Last year ended with the lowest number of traffic accident casualties in years, according to information given by the Police
Traffic Division. "We didn't knock on 99 families' doors to notify them of their loved ones' deaths," told Ynet the deputy commander of the Casualty Department, Superintendent Bechor Naim.
According to the police, only 298 casualties were recorded in 2012, compared with 398 in 2011. A third of last year's casualties – 98 of the victims – were pedestrians; 27 drove two-wheeled motorized vehicles and 14 rode bicycles. The rest were car drivers and passengers. Of the casualties, 167 were killed on inter-city roads and 132 on municipal roads.
Another decrease has been registered in overall traffic accidents. The year 2012 saw 24,076 accidents, a decrease of 15% compared to 2011, in which 28,398 accidents occurred.
Superintendent Naim said: "In the case of a casualty the Casualty Department officers visit the families and give them the terrible news. We must locate the relatives and decide who to notify. We never notify them by phone, only face-to-face, accompanied by a social worker and a municipality representative."
The families' responses leave a lasting mark on Naim's team. "The responses vary between shocked silence to screams and shouts, hysterical weeping. There are also cases of refusal to believe it happened.
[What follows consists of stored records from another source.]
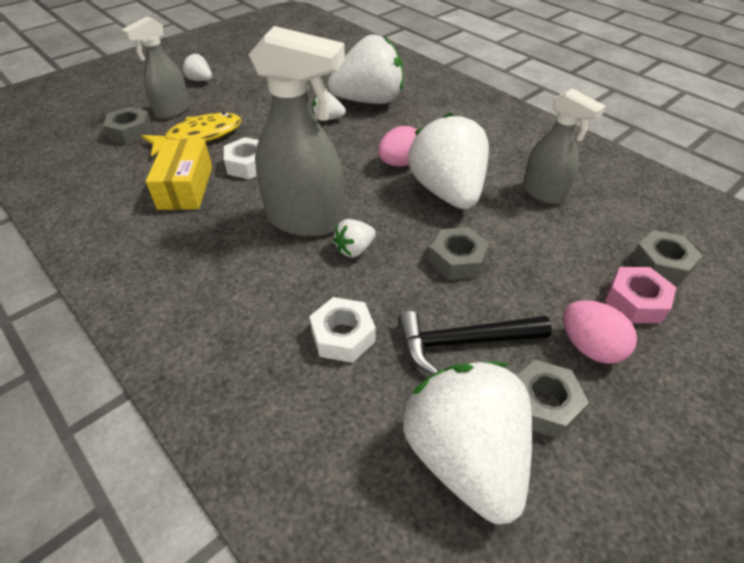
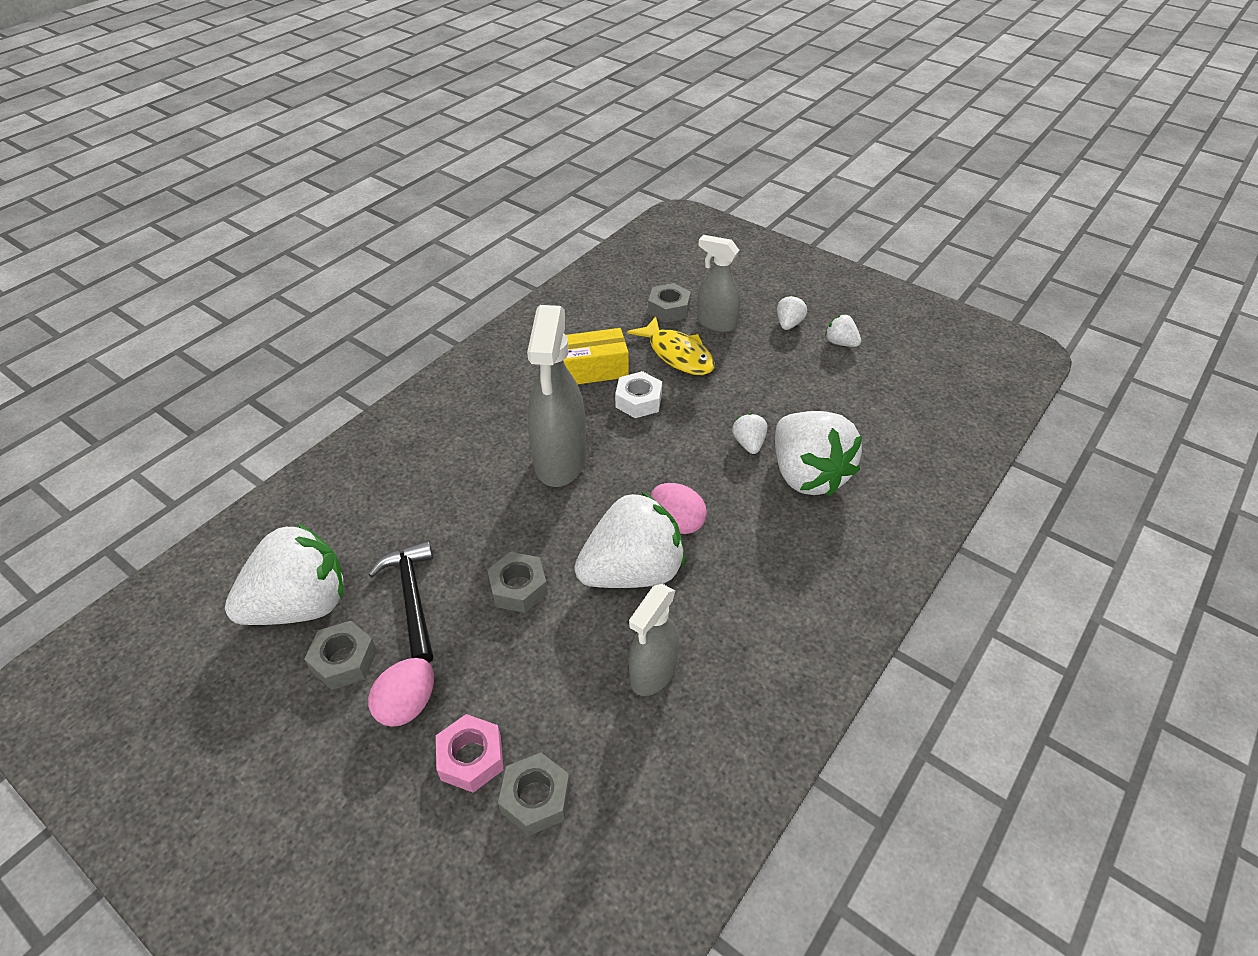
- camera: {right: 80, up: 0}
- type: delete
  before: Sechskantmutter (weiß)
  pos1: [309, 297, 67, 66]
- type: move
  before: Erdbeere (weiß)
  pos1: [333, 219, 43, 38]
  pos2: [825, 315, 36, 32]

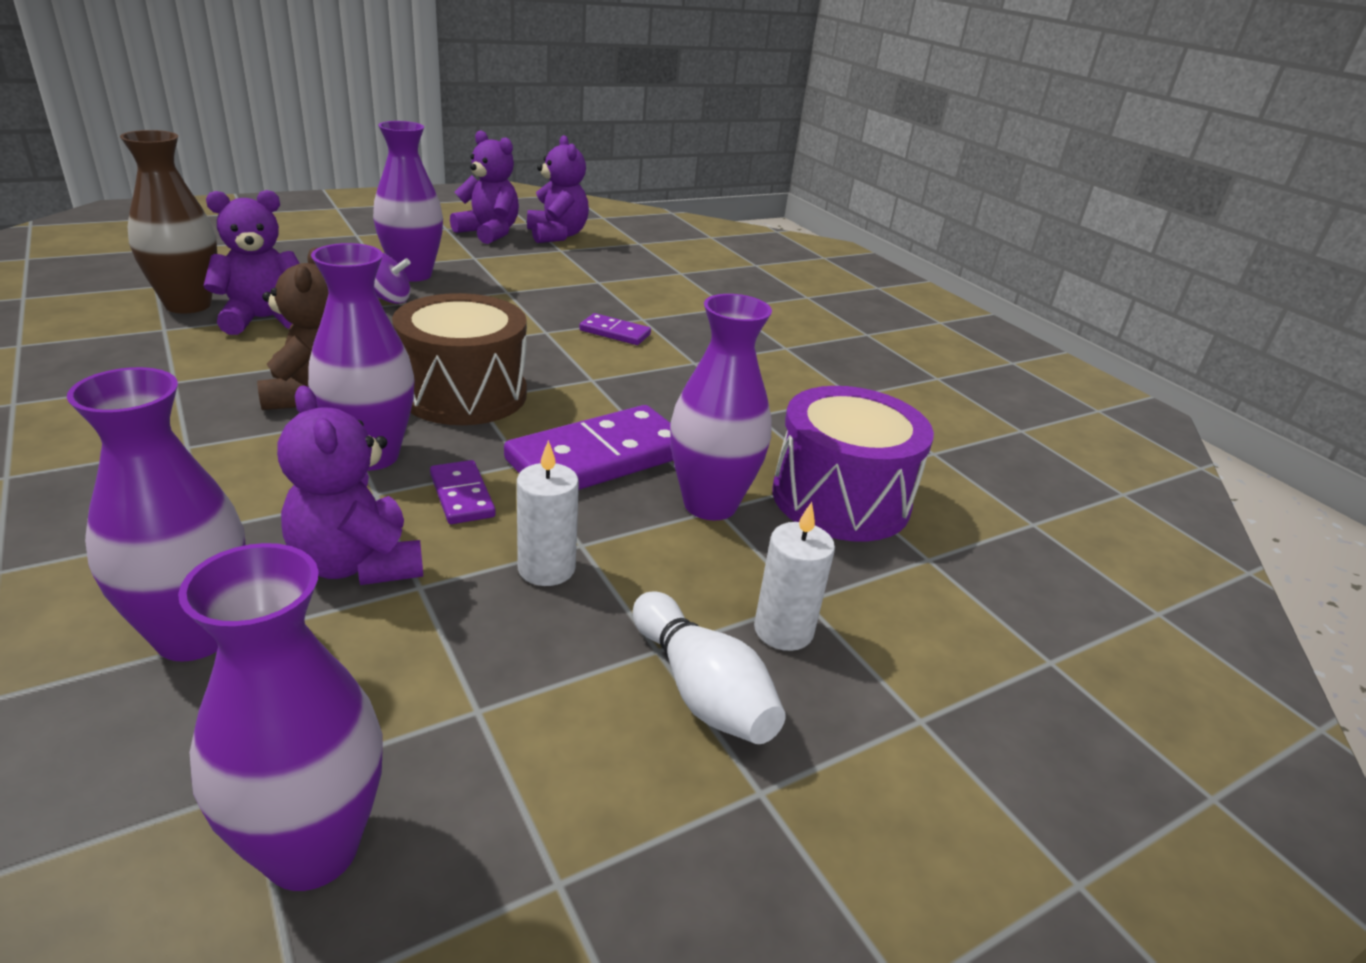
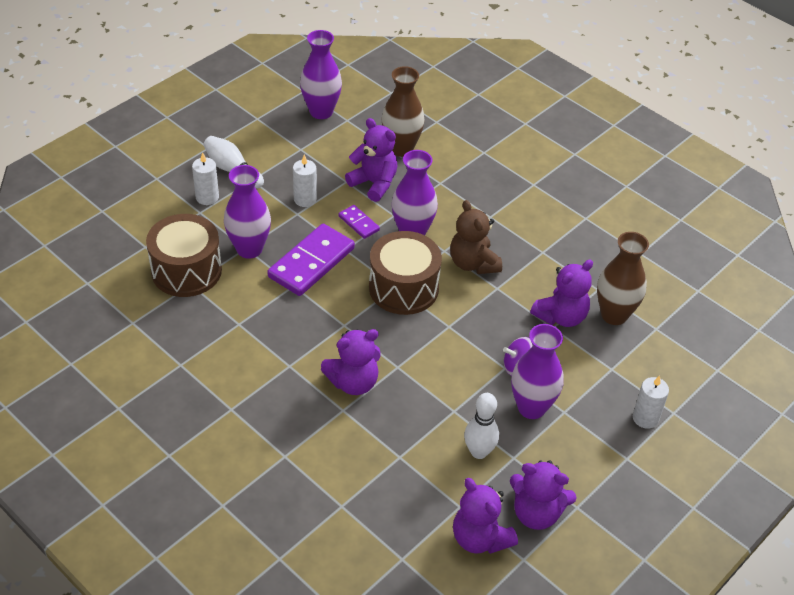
- camera: {right: 165, up: 15}
- type: recolor
  before: Vase (lila)
  after: Vase (braun)
  pos1: [67, 367, 179, 294]
  pos2: [381, 66, 44, 91]
- type: replace
  before: Dominostein (lila)
  after: Teddybär (lila)
  pos1: [579, 313, 72, 32]
  pos2: [321, 329, 59, 66]
- type: recolor
  before: Trommel (lila)
  after: Trommel (braun)
  pos1: [773, 386, 161, 155]
  pos2: [146, 214, 76, 83]
- type: insert
  after: Bowlingkegel (weiß)
  pos2: [464, 393, 35, 66]
- type: insert
  after: Kerze (weiß)
  pos2: [633, 375, 36, 54]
In any case, it is impossible to be completely disconnected. In every case you think of your children, your parents and your family," he told Ynet. "We are relieved not to have to knock on 99 doors. It's less mental strain. Let's hope the decrease in casualties will continue."
The Traffic Division said the decrease in the number of accidents is due to a policy set by Division Chief Major General Bruno Stein, which focuses on unsafe roads, life-endangering traffic violations, vulnerable population and awareness promotion and enforcement in the non-Jewish sector, with the local authorities' cooperation.